> **Task description**: Copy, from the entries below, each line in which the string "events" appears.

> **Materials provided**:
Start of Block

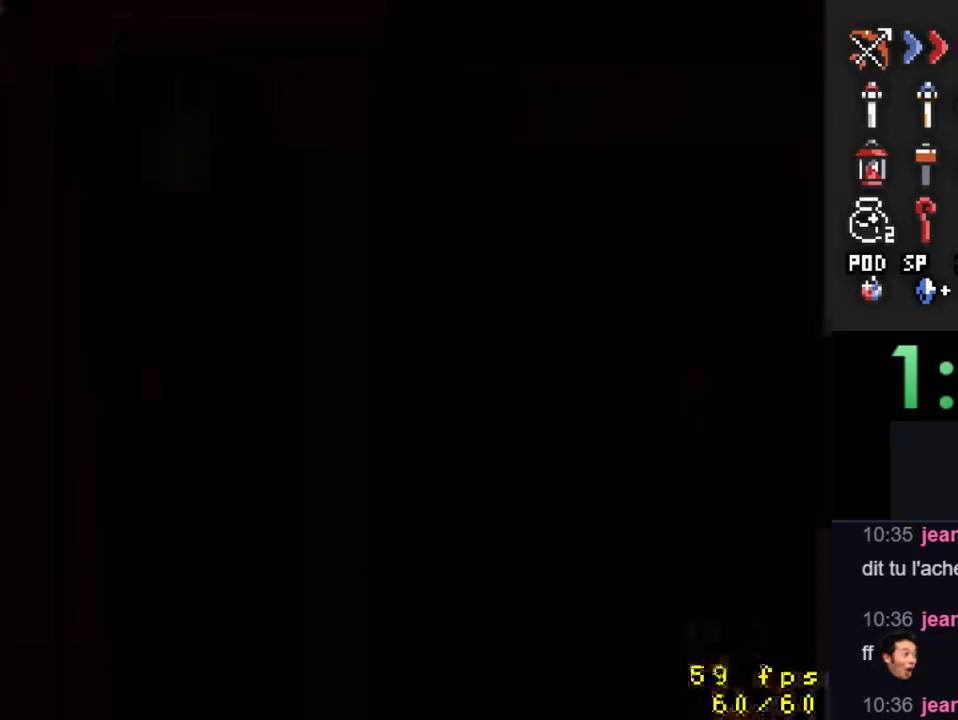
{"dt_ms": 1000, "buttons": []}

End of Block
Start of Block

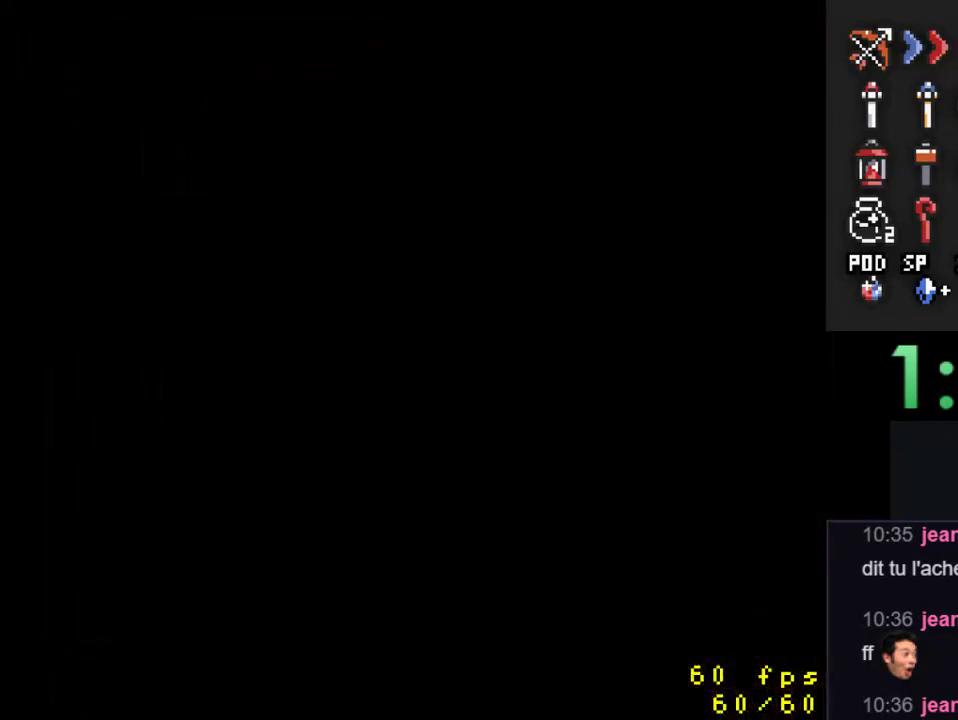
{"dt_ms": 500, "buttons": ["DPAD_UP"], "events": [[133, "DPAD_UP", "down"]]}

End of Block
Start of Block

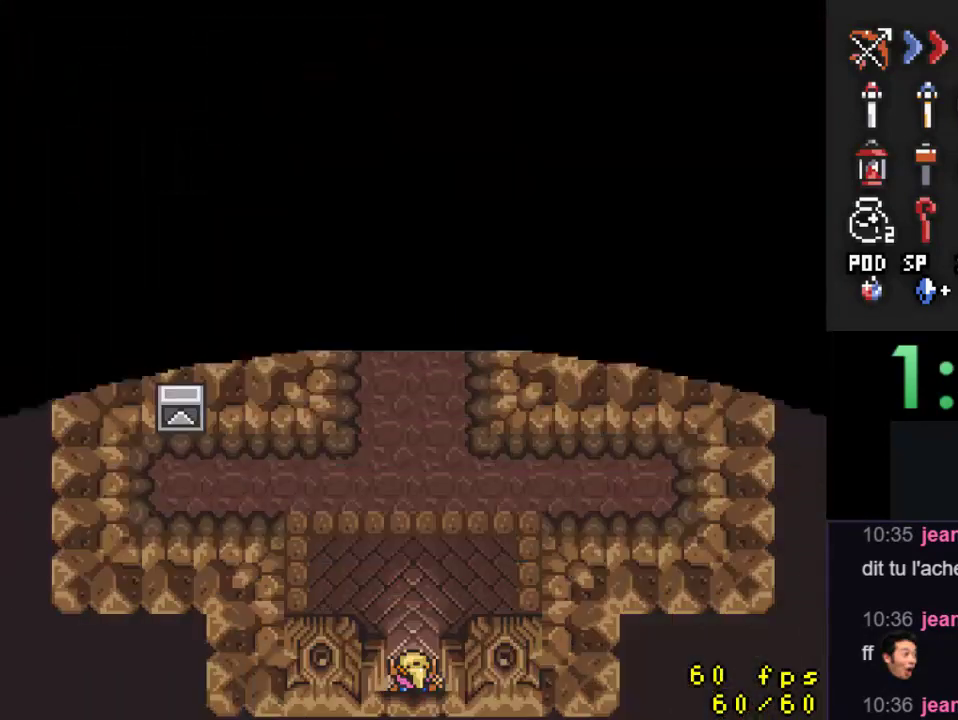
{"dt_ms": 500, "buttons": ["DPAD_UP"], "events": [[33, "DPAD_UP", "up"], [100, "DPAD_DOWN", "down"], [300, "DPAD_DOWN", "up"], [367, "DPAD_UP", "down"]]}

End of Block

> **Expected answer**:
{"dt_ms": 500, "buttons": ["DPAD_UP"], "events": [[133, "DPAD_UP", "down"]]}
{"dt_ms": 500, "buttons": ["DPAD_UP"], "events": [[33, "DPAD_UP", "up"], [100, "DPAD_DOWN", "down"], [300, "DPAD_DOWN", "up"], [367, "DPAD_UP", "down"]]}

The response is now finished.